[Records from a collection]
○ ○ ○ ○

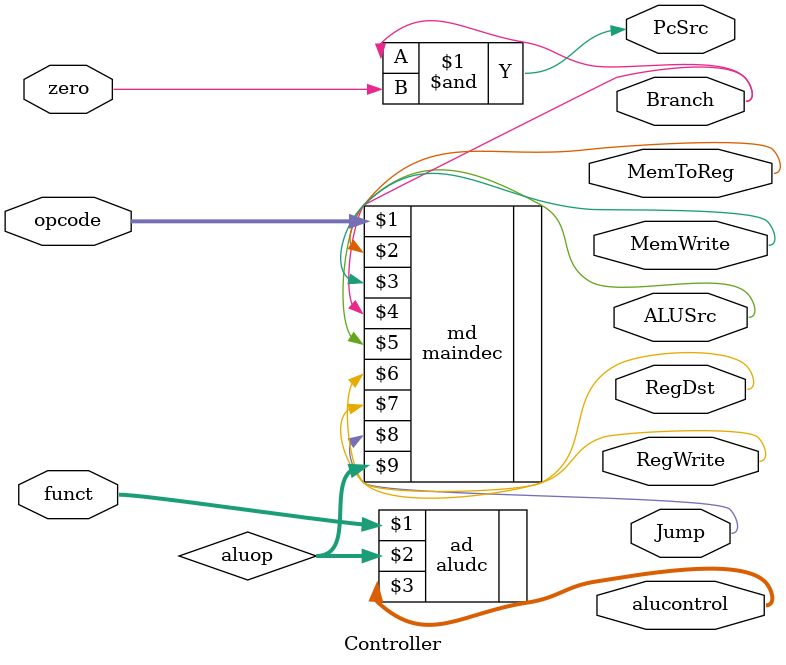
<source format=v>
module Controller (
    input [5:0] opcode,
    input [5:0] funct,
    input zero,
    output MemToReg,
    output MemWrite,
    output PcSrc,
    output ALUSrc,
    output RegDst,
    output RegWrite,
    output Branch,
    output Jump,
    output [2:0] alucontrol
);

    wire [1:0] aluop;

    maindec md(opcode, MemToReg, MemWrite, Branch, ALUSrc, RegDst, RegWrite, Jump, aluop);
    aludc ad(funct, aluop, alucontrol);

    assign PcSrc = Branch & zero;
    
endmodule
</source>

○ ○ ○ ○

Try it -> Only the lines from the one with "RegWrite, Jump, aluop);" through the end of the records above are to be copied, exactly as written.

Your response ->
    maindec md(opcode, MemToReg, MemWrite, Branch, ALUSrc, RegDst, RegWrite, Jump, aluop);
    aludc ad(funct, aluop, alucontrol);

    assign PcSrc = Branch & zero;
    
endmodule
</source>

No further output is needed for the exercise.